Can you quote the lines below exactly, starting at the line with "Q: What is white?" and going through the last one?
**********
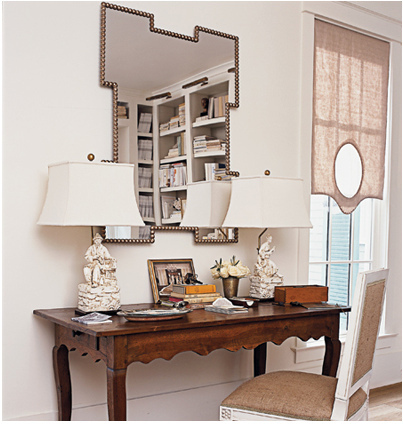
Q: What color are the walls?
A: White.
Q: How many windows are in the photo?
A: One.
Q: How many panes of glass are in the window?
A: Twelve.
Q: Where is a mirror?
A: On the wall.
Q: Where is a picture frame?
A: On table.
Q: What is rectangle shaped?
A: The table.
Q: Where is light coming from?
A: Window.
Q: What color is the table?
A: Brown.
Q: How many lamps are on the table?
A: Two.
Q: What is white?
A: Lamp shades.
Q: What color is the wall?
A: White.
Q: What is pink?
A: Window shade.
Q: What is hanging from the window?
A: Curtain.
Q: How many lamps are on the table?
A: Two.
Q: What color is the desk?
A: Brown.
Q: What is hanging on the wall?
A: Mirror.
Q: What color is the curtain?
A: Tan.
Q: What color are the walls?
A: White.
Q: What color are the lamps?
A: White.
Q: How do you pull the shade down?
A: Pull from the hole.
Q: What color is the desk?
A: Brown.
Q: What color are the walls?
A: White.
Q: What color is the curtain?
A: Beige.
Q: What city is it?
A: Boston.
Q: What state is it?
A: Massachusetts.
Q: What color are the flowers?
A: White.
**********
RESULT OF THE TASK:
Q: What is white?
A: Lamp shades.
Q: What color is the wall?
A: White.
Q: What is pink?
A: Window shade.
Q: What is hanging from the window?
A: Curtain.
Q: How many lamps are on the table?
A: Two.
Q: What color is the desk?
A: Brown.
Q: What is hanging on the wall?
A: Mirror.
Q: What color is the curtain?
A: Tan.
Q: What color are the walls?
A: White.
Q: What color are the lamps?
A: White.
Q: How do you pull the shade down?
A: Pull from the hole.
Q: What color is the desk?
A: Brown.
Q: What color are the walls?
A: White.
Q: What color is the curtain?
A: Beige.
Q: What city is it?
A: Boston.
Q: What state is it?
A: Massachusetts.
Q: What color are the flowers?
A: White.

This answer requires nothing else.